2. If the sender responds to the challenge, whitelist the IP address / domain combination. (Your description of this is very confusing, and seems to be badly misusing the term SPF to refer to something completely unrelated, so I may be missing something there).

3. Install software in all end users MUAs to automatically intercept inbound challenges and respond to them.

4. For some domains ("suspicious domains") use a different approach, incompatible with the universally distributed software in (3) and require the recipient to manually resend the message, after answering a graphical captcha embedded in the challenge. This will require an MUA to handle HTML and render images within the client.

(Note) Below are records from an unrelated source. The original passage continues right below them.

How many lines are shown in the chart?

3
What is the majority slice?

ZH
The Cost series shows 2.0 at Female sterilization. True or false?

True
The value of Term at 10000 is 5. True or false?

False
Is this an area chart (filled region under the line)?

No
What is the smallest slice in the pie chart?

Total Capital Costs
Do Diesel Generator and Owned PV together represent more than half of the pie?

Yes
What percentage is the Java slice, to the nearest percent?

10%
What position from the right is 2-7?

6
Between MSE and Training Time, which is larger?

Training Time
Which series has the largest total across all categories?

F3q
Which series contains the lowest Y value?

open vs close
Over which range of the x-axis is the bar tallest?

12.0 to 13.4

It seems that it will send unwanted email to strangers. It also seems to be more concerned with spam than with handling mail you actually want to receive. For example, the usual use of a tagged email address is to allow some entity to send you mail and avoid a lot of your normal content-based filters as only legitimate mail is expected to be sent to that tagged address. Terminating a compromised tagged address is something that'll happen very rarely, while having content that may trigger a content based filter sent to that tagged address may be fairly common in some cases. Your approach seems to consider only the rare case of a compromised tagged address, not the common case of a non-compromised tagged address.

Your use of the terms "SPF" and "bounce" in your description seem to differ widely from accepted usage, so you may want to clean up some of the descriptions if you're looking for broader feedback. You'll also want to discuss why you believe this will not impact legitimate bulk email, such as mailing lists, as that's not clear from your current discussion.